PhD Defence: Yong Zhang
Title: Development and application of new bioinformatic tools for large-scale population genomic study
Supervisor: Guojie Zhang
Chair of committee: Anders Albrechtsen (Department of Biology)
Committee members: Shuhua Xu (Fudan University), Hua Chen (Chinese Academy of Sciences)
Address: online by zoom https://ucph-ku.zoom.us/j/65830511389?pwd=N3ZOdjdlWGJKeW1YTk8yM1ZwTXhiZz09
Abstract: The Human Genome Project has revolutionized the fields of biology and medicine, paving the way for subsequent large-scale human population genomics projects such as the 1000 Genomes Project and the UK Biobank 100K Genomes Project. These initiatives have produced a profound understanding of genetic diversity across populations and the fundamental principles underlying gene-diseases association. However, with the increasing number of sequenced samples, bioinformatics tools are struggling to handle the computation of such vast amounts of data, particularly for large joint variant calling, which requires tens of millions of CPU hours. The low-pass sequencing has become widely adopted thanks to the application of the population reference panels. However, the existing imputation methods for low-pass sequencing data have not yet to fully utilize the power of the graph-based pan-genome reference. The lack of genetic diversity is another main challenge of current population genomic study.
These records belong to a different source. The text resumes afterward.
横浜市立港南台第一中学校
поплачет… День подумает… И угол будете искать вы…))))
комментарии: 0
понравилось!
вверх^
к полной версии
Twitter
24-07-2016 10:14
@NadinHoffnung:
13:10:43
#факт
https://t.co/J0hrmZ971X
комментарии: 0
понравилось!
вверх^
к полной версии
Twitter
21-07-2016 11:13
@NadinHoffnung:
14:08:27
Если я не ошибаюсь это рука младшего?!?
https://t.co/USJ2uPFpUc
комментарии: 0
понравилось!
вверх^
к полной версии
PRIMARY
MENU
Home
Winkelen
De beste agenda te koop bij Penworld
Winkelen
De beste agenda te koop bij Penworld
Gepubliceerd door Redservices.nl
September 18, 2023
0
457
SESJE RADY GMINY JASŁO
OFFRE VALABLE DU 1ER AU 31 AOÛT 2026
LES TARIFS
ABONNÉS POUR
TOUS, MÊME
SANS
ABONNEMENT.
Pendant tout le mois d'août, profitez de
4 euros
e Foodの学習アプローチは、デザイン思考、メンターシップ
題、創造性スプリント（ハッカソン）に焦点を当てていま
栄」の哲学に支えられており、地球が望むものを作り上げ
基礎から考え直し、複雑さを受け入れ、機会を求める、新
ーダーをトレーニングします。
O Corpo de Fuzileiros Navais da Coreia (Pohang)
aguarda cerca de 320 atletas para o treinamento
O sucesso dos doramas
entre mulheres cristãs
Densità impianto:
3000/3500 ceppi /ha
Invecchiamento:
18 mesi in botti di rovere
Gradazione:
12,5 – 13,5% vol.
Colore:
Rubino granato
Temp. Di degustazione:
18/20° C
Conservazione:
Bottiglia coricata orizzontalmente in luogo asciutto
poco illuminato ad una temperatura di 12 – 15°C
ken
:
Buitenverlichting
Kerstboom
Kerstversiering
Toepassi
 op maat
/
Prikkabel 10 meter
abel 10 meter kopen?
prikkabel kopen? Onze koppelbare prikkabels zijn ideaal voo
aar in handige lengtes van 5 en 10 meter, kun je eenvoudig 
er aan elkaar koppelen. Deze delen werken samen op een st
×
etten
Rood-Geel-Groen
For instance, Chinese population remains under representative compared to its proportion to the global human population. This has emerged as a significant limitation for the study of global genetic diversity. I have developed three-chapter programs to address these challenges.
In the first chapter of this thesis, I present a highly scalable joint variant calling tool called DPGT, which is based on the Apache Spark parallel framework. DPGT designed a scalable framework that can directly process the original files generated from single sample variant calling without the need for region-based file splitting and implemented a new expectation-maximization (EM) algorithm for allele count or frequency estimation. These optimizations had significantly reduced run time, CPU hours and storage that used. Compared to existing tools such as GATK and GLnexus, DPGT achieved 2-10 times faster testing on different core numbers, including 16, 32, 64, 128, and 256 cores, and 9 times less computing storage usage using the 2504 whole genome samples from the 1000 genome project.
The second chapter proposed a new graph based genome imputation method named GRAMP for low-pass whole genome sequencing samples. GRAMP adopted the advantage of the graph genome by modification of a graph genome data format called GBWT, enabling the fast retrieve of the haplotypes in the large reference panels. Together with the Gibbs sampling algorithm and a modified Li-Stephen imputation model that consider the whole read information rather than just genotype information, GRAMP achieved better imputation accuracy at all, especially at the coverage lower than 0.5X, compare with the other low-pass imputation tools such as GLIMPSE and QUILT.
To advance the genetic study on Chinese population, the third chapter of this thesis presents an investigation on 1320 genes that were sequenced in a cohort of 10,539 healthy controls and 9434 patients with psoriasis. Through joint variant calling and rigorous quality control and annotation procedures, we have successfully identified 8720 Protein-truncating variants (PTVs), of which 77% are novel. Our analysis further reveals that approximately 88% of all PTVs are deleterious and subject to purifying selection. These findings provide valuable insights into the patterns of PTVs within the Chinese population.